One day The Winter Men will finish and my collection of Russian superhero epics from Wildstorm will be complete at last: Jog's Hopes, 6/25
/The Programme #12 (of 12)
Hmm. Well that sort of ended.
Really, the last issue of this Wildstorm series is fairly appropriate, given the series' premise: USSR superheroes wake up in our modern world of seemingly greater nuance of conflict, prompting the US to try and get its own Cold War superfolk back in order. The clash of the superpowers is back, and it quickly gets to scraping at tensions and contradictions -- racial, martial, political -- that always existed in that time, and yet endure today.
There's plenty of endurance at the end of the story. A few characters die and a few things get smashed, but nothing much is accomplished beyond radicalizing the most powerful players a few steps more, and sending them back into the age of gray threats. History repeats itself, and very much informs the present, but it's unknown whether anyone learns from history. "Maybe next time," shrugs the denouement.
It's logical enough material for writer Peter Milligan - here, his career-spanning theme of identity is blown up extra-wide to cover national identity, and it's not a happy picture. His American superheroes find themselves either transformed into immovable ideologues or dead for their hesitation, while the Communist contingent sort of frowns and melts into one another - tough being the avatar for your nation. It's garish and angry, more than happy to link uses of Nazi-developed technology to a perceived inclination toward fascism, and allows precious little hope for substantive personal improvement under the lumbering of government conflict narratives. No war heroes in this one, that's for sure.
But there's nothing all that striking or revealing about the conflict either. Milligan's character work has tended toward the shrill for much of the series, with characters choking statements of purpose in each other's directions and flashing back to predictable intrigues - only Milligan's Senator Joe emerges as compellingly conflicted, among national uprisings that offer little more than additional opportunity for blunt thematic chit-chat. Also: chases and hitting.
This particular issue is heavy on the hitting, all hazy and smoldering in sickly hues. Artist C.P. Smith -- with Jonny Rench on colors for issues #1-5 -- has seemed determined to make this the oddest looking superhero thing DC has released in a while, as visually loud as Milligan's script can be nasty, and there's been some striking, weird power at work (man, was the end of issue #10 a homage to Shatter?!).

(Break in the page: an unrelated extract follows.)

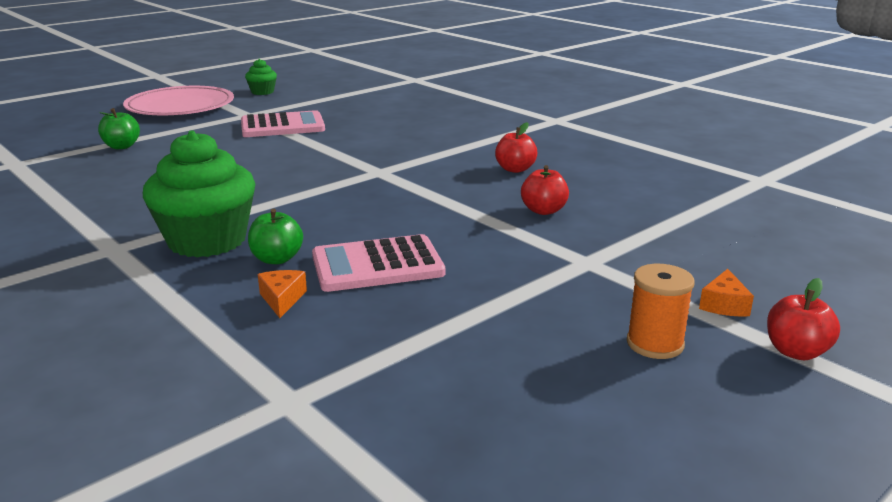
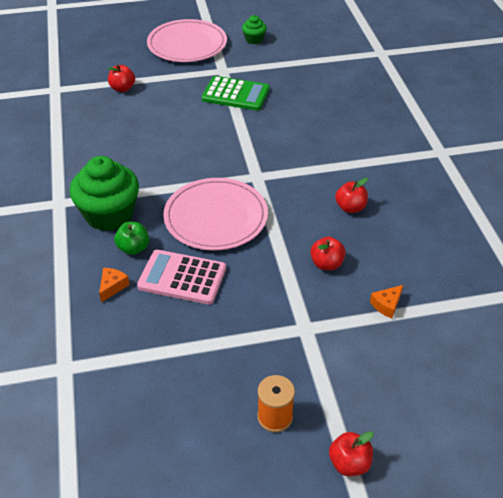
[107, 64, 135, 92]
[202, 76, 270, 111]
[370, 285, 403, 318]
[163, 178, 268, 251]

Yet it also effectively supercharges Milligan's dialogue-heavy sequences and character moments, exacerbating their screechy tone. And all the lovingly blocky textures at hand can't entirely cover for the problems Smith shares with a number of artists who work with heavy realist character drawings: lots of stiff poses and distractingly 'acted' facial expressions, which don't help the flow of an action-heavy issue at all.
In that way, there's been a conflict between the story and art too - they sort of match, but also bring out the worst in one another, much like Milligan seems to say America's most enduring conflicts bring out the worst in it. If only there'd been a better way to get the message across. EH; issue and series, now and forever.